**Task to carry out**
The lines to output run from the first line of the entries below through the line containing "G04 Gerber Fmt"; copy them exactly and leave out pictures.

*** Records for this task ***

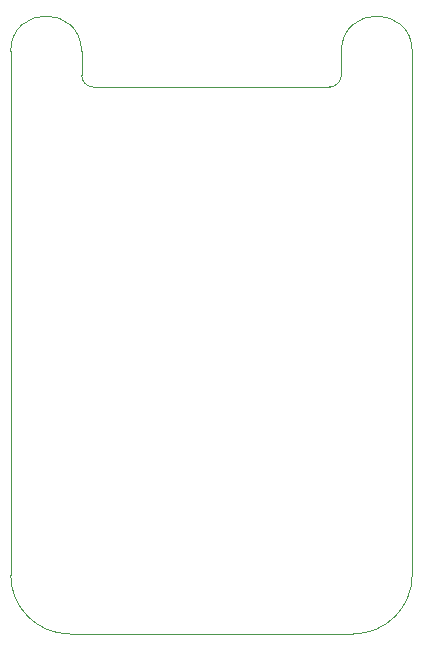
<source format=gbr>
%TF.GenerationSoftware,KiCad,Pcbnew,7.0.5-7.0.5~ubuntu20.04.1*%
%TF.CreationDate,2023-06-26T22:11:11+02:00*%
%TF.ProjectId,ESP32_UniBoard,45535033-325f-4556-9e69-426f6172642e,rev?*%
%TF.SameCoordinates,Original*%
%TF.FileFunction,Profile,NP*%
%FSLAX46Y46*%
G04 Gerber Fmt 4.6, Leading zero omitted, Abs format (unit mm)*
G04 Created by KiCad (PCBNEW 7.0.5-7.0.5~ubuntu20.04.1) date 2023-06-26 22:11:11*
%MOMM*%
%LPD*%
G01*
G04 APERTURE LIST*
%TA.AperFunction,Profile*%
%ADD10C,0.100000*%
%TD*%
G04 APERTURE END LIST*
D10*
X110117300Y-47303200D02*
G75*
G03*
X104117300Y-47303200I-3000000J0D01*
G01*
X133117300Y-96618800D02*
X109117300Y-96618800D01*
X104117300Y-50553200D02*
X104117300Y-47303200D01*
X138117300Y-47303200D02*
G75*
G03*
X132117300Y-47303200I-3000000J0D01*
G01*
X110117300Y-49303200D02*
G75*
G03*
X111117300Y-50303200I1000000J0D01*
G01*
X131117300Y-50303200D02*
G75*
G03*
X132117300Y-49303200I0J1000000D01*
G01*
X138117300Y-50553200D02*
X138117300Y-47303200D01*
X104117300Y-91618800D02*
G75*
G03*
X109117300Y-96618800I5000000J0D01*
G01*
X132117300Y-49303200D02*
X132117300Y-47303200D01*
X110117300Y-47303200D02*
X110117300Y-49303200D01*
X133117300Y-96618800D02*
G75*
G03*
X138117300Y-91618800I0J5000000D01*
G01*
X138117300Y-50553200D02*
X138117300Y-91618800D01*
X111117300Y-50303200D02*
X131117300Y-50303200D01*
X104117300Y-91618800D02*
X104117300Y-50553200D01*
M02*

</source>
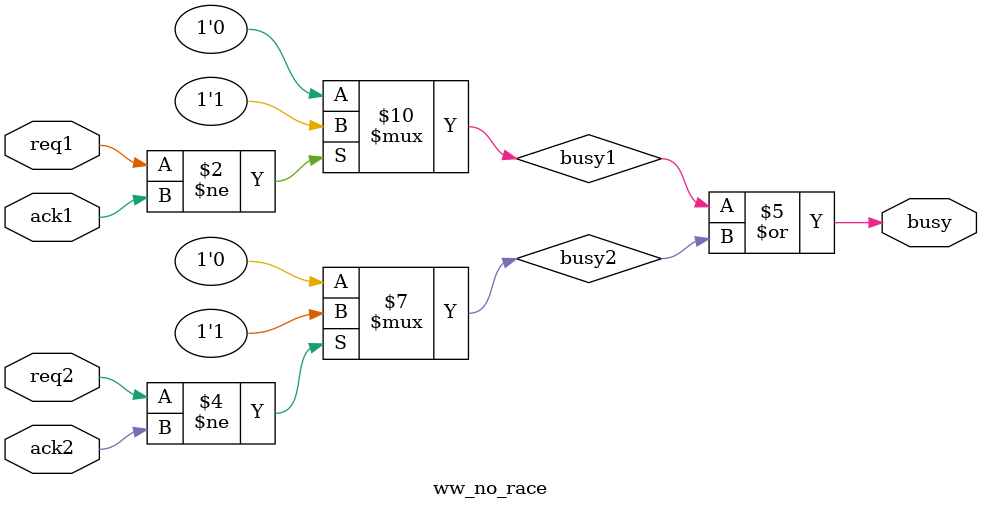
<source format=v>
module ww_no_race
(
    input req1, 
    input ack1,
    input req2,
    input ack2, 
    output busy
);

reg busy1;
reg busy2; 

always@(*) begin
    if(req1 != ack1)
        busy1 = 1'b1;
    else 
        busy1 = 1'b0;
end

always@(*) begin
    if(req2 != ack2)
        busy2 = 1'b1;
    else 
        busy2 = 1'b0;
end

assign busy = busy1 | busy2; 

endmodule


</source>
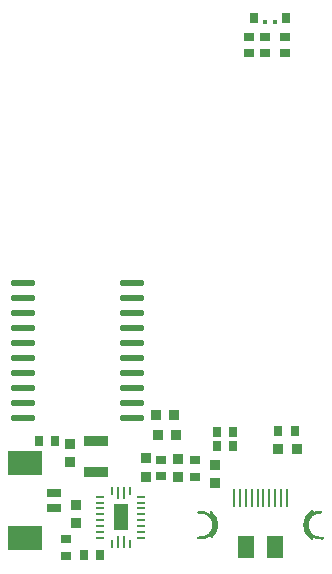
<source format=gbp>
%FSLAX25Y25*%
%MOIN*%
G70*
G01*
G75*
G04 Layer_Color=128*
%ADD10O,0.02559X0.00984*%
%ADD11O,0.00984X0.02559*%
%ADD12R,0.13780X0.13780*%
%ADD13R,0.00984X0.02150*%
%ADD14R,0.02150X0.00984*%
%ADD15C,0.02953*%
%ADD16R,0.04331X0.05118*%
%ADD17R,0.03740X0.03543*%
%ADD18R,0.03543X0.03150*%
%ADD19R,0.03543X0.03740*%
%ADD20R,0.03150X0.03543*%
%ADD21O,0.02362X0.07284*%
%ADD22R,0.01378X0.03937*%
%ADD23O,0.03465X0.01102*%
%ADD24O,0.01102X0.03465*%
%ADD25R,0.20866X0.20866*%
%ADD26C,0.04700*%
%ADD27C,0.01000*%
%ADD28C,0.00600*%
%ADD29C,0.01640*%
%ADD30C,0.01200*%
%ADD31C,0.00800*%
%ADD32C,0.02000*%
%ADD33C,0.01100*%
%ADD34C,0.01500*%
%ADD35O,0.09843X0.10827*%
%ADD36C,0.12500*%
%ADD37C,0.10000*%
%ADD38C,0.02200*%
%ADD39C,0.02598*%
%ADD40C,0.05000*%
%ADD41C,0.09200*%
%ADD42C,0.06000*%
%ADD43C,0.14900*%
%ADD44C,0.12400*%
%ADD45C,0.03200*%
%ADD46C,0.04600*%
%ADD47R,0.03490X0.23475*%
%ADD48R,0.02800X0.02500*%
%ADD49R,0.02700X0.04700*%
%ADD50R,0.04600X0.05300*%
%ADD51R,0.05500X0.02400*%
%ADD52R,0.02400X0.05200*%
%ADD53R,0.05400X0.02500*%
%ADD54R,0.14173X0.14173*%
%ADD55C,0.09487*%
%ADD56C,0.03699*%
%ADD57C,0.05200*%
%ADD58R,0.05906X0.07480*%
%ADD59R,0.01181X0.06299*%
%ADD60O,0.01181X0.03150*%
%ADD61O,0.01181X0.04724*%
%ADD62O,0.03150X0.01181*%
%ADD63R,0.08661X0.12598*%
%ADD64O,0.08268X0.02362*%
%ADD65R,0.05118X0.03150*%
%ADD66R,0.11811X0.08268*%
%ADD67R,0.08268X0.03937*%
%ADD68R,0.03347X0.03543*%
%ADD69R,0.01772X0.01969*%
%ADD70C,0.02500*%
%ADD71C,0.00984*%
%ADD72C,0.02362*%
%ADD73C,0.00787*%
%ADD74O,0.02159X0.00584*%
%ADD75O,0.00584X0.02159*%
%ADD76R,0.09843X0.09843*%
%ADD77R,0.00684X0.01850*%
%ADD78R,0.01850X0.00684*%
%ADD79R,0.04131X0.04918*%
%ADD80R,0.03540X0.03343*%
%ADD81R,0.03343X0.02950*%
%ADD82R,0.03343X0.03540*%
%ADD83R,0.02950X0.03343*%
%ADD84O,0.02162X0.07084*%
%ADD85R,0.01178X0.03737*%
%ADD86O,0.03065X0.00702*%
%ADD87O,0.00702X0.03065*%
%ADD88R,0.10866X0.10866*%
%ADD89O,0.02959X0.01384*%
%ADD90O,0.01384X0.02959*%
%ADD91R,0.14379X0.14379*%
%ADD92R,0.01384X0.02550*%
%ADD93R,0.02550X0.01384*%
%ADD94R,0.04931X0.05718*%
%ADD95R,0.04340X0.04143*%
%ADD96R,0.04143X0.03750*%
%ADD97R,0.04143X0.04340*%
%ADD98R,0.03750X0.04143*%
%ADD99O,0.02962X0.07883*%
%ADD100R,0.01978X0.04537*%
%ADD101O,0.03865X0.01502*%
%ADD102O,0.01502X0.03865*%
%ADD103R,0.21466X0.21466*%
%ADD104C,0.09900*%
%ADD105O,0.10443X0.11427*%
%ADD106R,0.06506X0.08080*%
%ADD107R,0.01378X0.06496*%
%ADD108O,0.01381X0.03350*%
%ADD109O,0.01381X0.04924*%
%ADD110O,0.03350X0.01381*%
%ADD111R,0.08861X0.12798*%
%ADD112O,0.08868X0.02962*%
%ADD113R,0.05718X0.03750*%
%ADD114R,0.12411X0.08868*%
%ADD115R,0.08868X0.04537*%
%ADD116R,0.03947X0.04143*%
%ADD117R,0.02372X0.02569*%
%ADD118R,0.05706X0.07280*%
%ADD119R,0.00981X0.06099*%
%ADD120O,0.00781X0.02750*%
%ADD121O,0.00781X0.04324*%
%ADD122O,0.02750X0.00781*%
%ADD123R,0.04724X0.08661*%
%ADD124O,0.08068X0.02162*%
%ADD125R,0.04918X0.02950*%
%ADD126R,0.11611X0.08068*%
%ADD127R,0.08068X0.03737*%
%ADD128R,0.03147X0.03343*%
%ADD129R,0.01572X0.01769*%
D27*
X69017Y8616D02*
G03*
X68765Y16529I-3458J3850D01*
G01*
X64487Y8156D02*
G03*
X64658Y16669I931J4240D01*
G01*
X102524Y17021D02*
G03*
X102378Y7880I2841J-4617D01*
G01*
X105495Y16774D02*
G03*
X105967Y8077I-313J-4378D01*
G01*
D80*
X51149Y42500D02*
D03*
X57251D02*
D03*
X56551Y49200D02*
D03*
X50449D02*
D03*
X97351Y37800D02*
D03*
X91249D02*
D03*
D81*
X63400Y34056D02*
D03*
Y28544D02*
D03*
X20300Y7656D02*
D03*
Y2144D02*
D03*
X86800Y169744D02*
D03*
Y175256D02*
D03*
X52200Y28644D02*
D03*
Y34156D02*
D03*
X81600Y169644D02*
D03*
Y175156D02*
D03*
X93600Y169744D02*
D03*
Y175256D02*
D03*
D82*
X70000Y26449D02*
D03*
Y32551D02*
D03*
X57800Y28349D02*
D03*
Y34451D02*
D03*
X47000Y34651D02*
D03*
Y28549D02*
D03*
X23800Y19151D02*
D03*
Y13049D02*
D03*
X21900Y33349D02*
D03*
Y39451D02*
D03*
D83*
X70644Y43500D02*
D03*
X76156D02*
D03*
X70744Y38700D02*
D03*
X76256D02*
D03*
X16856Y40300D02*
D03*
X11344D02*
D03*
X96756Y43700D02*
D03*
X91244D02*
D03*
X31856Y2500D02*
D03*
X26344D02*
D03*
D118*
X90221Y5112D02*
D03*
X80379D02*
D03*
D119*
X76442Y21450D02*
D03*
X78410D02*
D03*
X80379D02*
D03*
X82347D02*
D03*
X84316D02*
D03*
X86284D02*
D03*
X88253D02*
D03*
X90221D02*
D03*
X92190D02*
D03*
X94158D02*
D03*
D120*
X35739Y23860D02*
D03*
X41645D02*
D03*
Y6143D02*
D03*
X35739D02*
D03*
D121*
X37708Y23072D02*
D03*
X39676D02*
D03*
Y6931D02*
D03*
X37708D02*
D03*
D122*
X45582Y21891D02*
D03*
Y19923D02*
D03*
Y17954D02*
D03*
Y15986D02*
D03*
Y14017D02*
D03*
Y12049D02*
D03*
Y10080D02*
D03*
Y8112D02*
D03*
X31802D02*
D03*
Y10080D02*
D03*
Y12049D02*
D03*
Y14017D02*
D03*
Y15986D02*
D03*
Y17954D02*
D03*
Y19923D02*
D03*
Y21891D02*
D03*
D123*
X38692Y15002D02*
D03*
D124*
X6091Y48000D02*
D03*
Y53000D02*
D03*
Y58000D02*
D03*
Y63000D02*
D03*
Y68000D02*
D03*
Y73000D02*
D03*
Y78000D02*
D03*
Y83000D02*
D03*
Y88000D02*
D03*
Y93000D02*
D03*
X42509Y48000D02*
D03*
Y53000D02*
D03*
Y58000D02*
D03*
Y63000D02*
D03*
Y68000D02*
D03*
Y73000D02*
D03*
Y78000D02*
D03*
Y83000D02*
D03*
Y88000D02*
D03*
Y93000D02*
D03*
D125*
X16546Y18039D02*
D03*
Y22961D02*
D03*
D126*
X6900Y33000D02*
D03*
Y8000D02*
D03*
D127*
X30300Y40418D02*
D03*
Y30182D02*
D03*
D128*
X93717Y181386D02*
D03*
X83284D02*
D03*
D129*
X90173Y180008D02*
D03*
X86827D02*
D03*
M02*

</source>
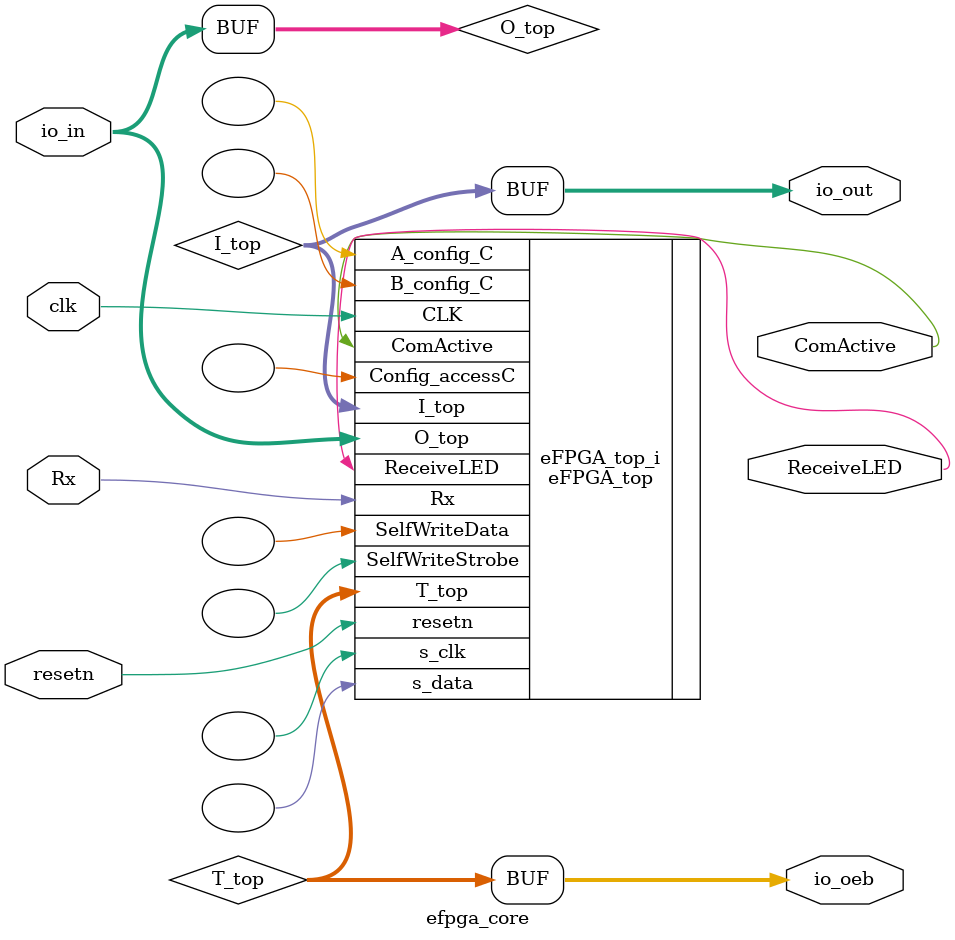
<source format=v>
`default_nettype none


module efpga_core (
`ifdef USE_POWER_PINS
    inout vccd1,  // User area 1 1.8V supply
    inout vssd1,  // User area 1 digital ground
`endif

    // IOs
    /* verilator lint_off UNUSEDSIGNAL*/
    input  [27:0] io_in,
    output [27:0] io_out,
    output [27:0] io_oeb,
    /* verilator lint_off UNUSEDSIGNAL*/

    input clk,
    input resetn,

    input Rx,
    output ComActive,
    output ReceiveLED

);

	assign O_top = io_in;
	assign io_out = I_top;
	assign io_oeb = T_top;


    /* verilator lint_off UNUSEDSIGNAL*/
    wire [27:0] I_top;
    wire [27:0] T_top;
    wire [27:0] O_top;
    /* verilator lint_off UNUSEDSIGNAL*/


    eFPGA_top eFPGA_top_i (
`ifdef USE_POWER_PINS
        .vccd1(vccd1),  // User area 1 1.8V supply
        .vssd1(vssd1),  // User area 1 digital ground
`endif
        .CLK(clk),
        .resetn(resetn),
        /* verilator lint_off PINCONNECTEMPTY */
        .SelfWriteStrobe(),
        .SelfWriteData(),
        /* verilator lint_on PINCONNECTEMPTY */
        .Rx(Rx),
        .ComActive(ComActive),
        .ReceiveLED(ReceiveLED),
        /* verilator lint_off PINCONNECTEMPTY */
        .s_clk(),
        .s_data(),
        .A_config_C(),
        .B_config_C(),
        .Config_accessC(),
        /* verilator lint_on PINCONNECTEMPTY */
        .I_top(I_top),
        .O_top(O_top),
        .T_top(T_top)
    );


endmodule

`default_nettype wire


</source>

*** End of Records for this task ***

**Output for this task**
<source format=gbr>
%TF.GenerationSoftware,KiCad,Pcbnew,7.0.5-7.0.5~ubuntu20.04.1*%
%TF.CreationDate,2023-06-26T22:11:11+02:00*%
%TF.ProjectId,ESP32_UniBoard,45535033-325f-4556-9e69-426f6172642e,rev?*%
%TF.SameCoordinates,Original*%
%TF.FileFunction,Profile,NP*%
%FSLAX46Y46*%
G04 Gerber Fmt 4.6, Leading zero omitted, Abs format (unit mm)*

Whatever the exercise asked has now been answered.